For months—as the Mercury's chronicled—Multnomah County's been wrapped up in a lawsuit regarding the apparently shoddy project to replace the bridge's slippery steel deck with a new, somewhat experimental polymer system. And when lawyers are involved, officials have an easy excuse not to talk about thorny issues.

Privately, though, former and current officials in the county say the same thing about the bungled effort. Almost immediately after the work's completion in 2012, the new deck started coming undone—with screws loosening and panels shifting on the bridge. Officials blame the contractor that installed the deck, Washington-based Conway Construction, for sloppy workmanship, and allude to being forced to go with the lowest bidder for the work, instead of the most-expert (state officials have told the Mercury that's not actually the case).

But Conway's got another argument, one it's using in an effort to get Multnomah County's $2-million-plus claim tossed from court. In a motion filed last week, the contractor says there's no evidence the Morrison's woes have to do with its workmanship. The company blames the problems instead on the polymer decking system Multnomah County chose to install on the bridge—a system engineered by a North Carolina company called ZellComp.

"The County has admitted that it has no evidence Conway performed its work on the Project in a deficient manner," the motion for summary judgment reads. "Because the County warranted that the bridge deck system would meet the requirements of the contract and provided detailed specifications, the County cannot hold Conway liable."

Attorneys are scheduled to argue the point before Multnomah County Circuit Judge Karin Immergut next month, and the outcome will have bearing on who winds up paying for repairs to the Morrison, expected to top $2 million. The county has said Travelers Insurance, which guaranteed Conway's work on the project, should pay. But if Immergut agrees with the contractor, that won't happen.

And it appears from public documents Conway has a point—at least in part. As we've reported in the past, the county initially shied away from picking the ZellComp system. Officials were tempted to go with a competitor without even opening the matter up for a bid, but ZellComp pressed its case and eventually won out (its materials were cheaper). The company officials wanted to go with? It's since gotten out of the polymer bridge business, leaving ZellComp the sole supplier of materials that will work on the Morrison.

And Conway's made a case before that the ZellComp system wasn't suited for the Morrison in the first place. The company points to a 2009 study suggesting the material in incompatible with certain curved spans. Multnomah County bridge officials have admitted they hadn't seen the study prior to awarding ZellComp the project.
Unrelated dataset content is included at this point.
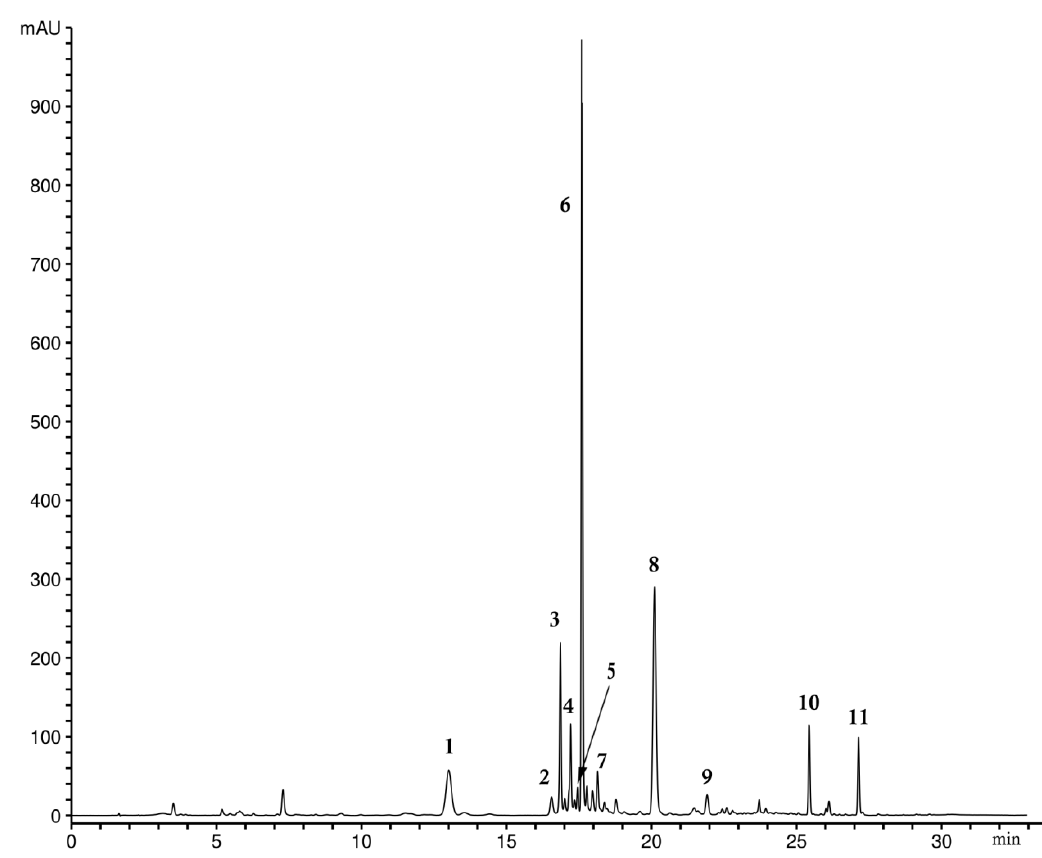
Figure 2. HPLC profile ( λ = 260 nm) of methanol extract of G. lutescens . Peaks: 1—swertiamarin, 2—gentiopicrin, 3—mangiferin, 4—campestroside, 5—isoorientin, 6—demethylbellidifolin-8- O -glucoside, 7—swertisin, 8—bellidifolin-8- O -glucoside, 9—veratriloside, 10—demethylbellidifolin, 11—bellidifolin.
Perhaps most concerning, public documents make it clear some of the polymer panels ZellComp sent for the bridge had "cracks and voids," and could easily have been turned away. In fact, the county refused to pay $50,000 of the material's purchase price because of the defects, but then kept the panels anyway. Officials didn't want the the project—which had already lagged because of concerns Conway was polluting the Willamette River—to go on any longer than it needed to.

The county expects to shut down the bridge for repairs sometime this year to make repairs on the bridge this year. The court case will determine whether what has already been a $4.2 million project grows far more expensive.